• _ABOUT THIS EXERCISE_:
Copy the lines verbatim, beginning with the line that contains "Sie haben das Wort" and continuing through the end of the data, and only those lines.

#### SOURCE DATA

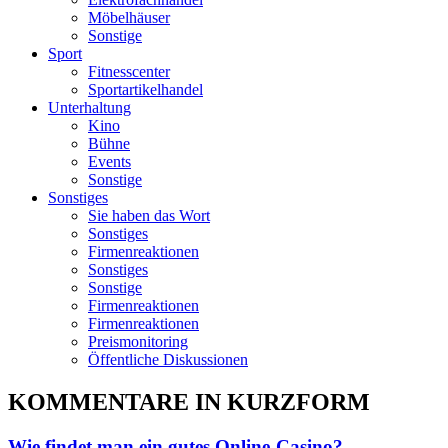
Möbelhäuser
Sonstige
Sport
Fitnesscenter
Sportartikelhandel
Unterhaltung
Kino
Bühne
Events
Sonstige
Sonstiges
Sie haben das Wort
Sonstiges
Firmenreaktionen
Sonstiges
Sonstige
Firmenreaktionen
Firmenreaktionen
Preismonitoring
Öffentliche Diskussionen
KOMMENTARE IN KURZFORM
Wie findet man ein gutes Online-Casino?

########

• _OUTPUT FOR THIS EXERCISE_:
Sie haben das Wort
Sonstiges
Firmenreaktionen
Sonstiges
Sonstige
Firmenreaktionen
Firmenreaktionen
Preismonitoring
Öffentliche Diskussionen
KOMMENTARE IN KURZFORM
Wie findet man ein gutes Online-Casino?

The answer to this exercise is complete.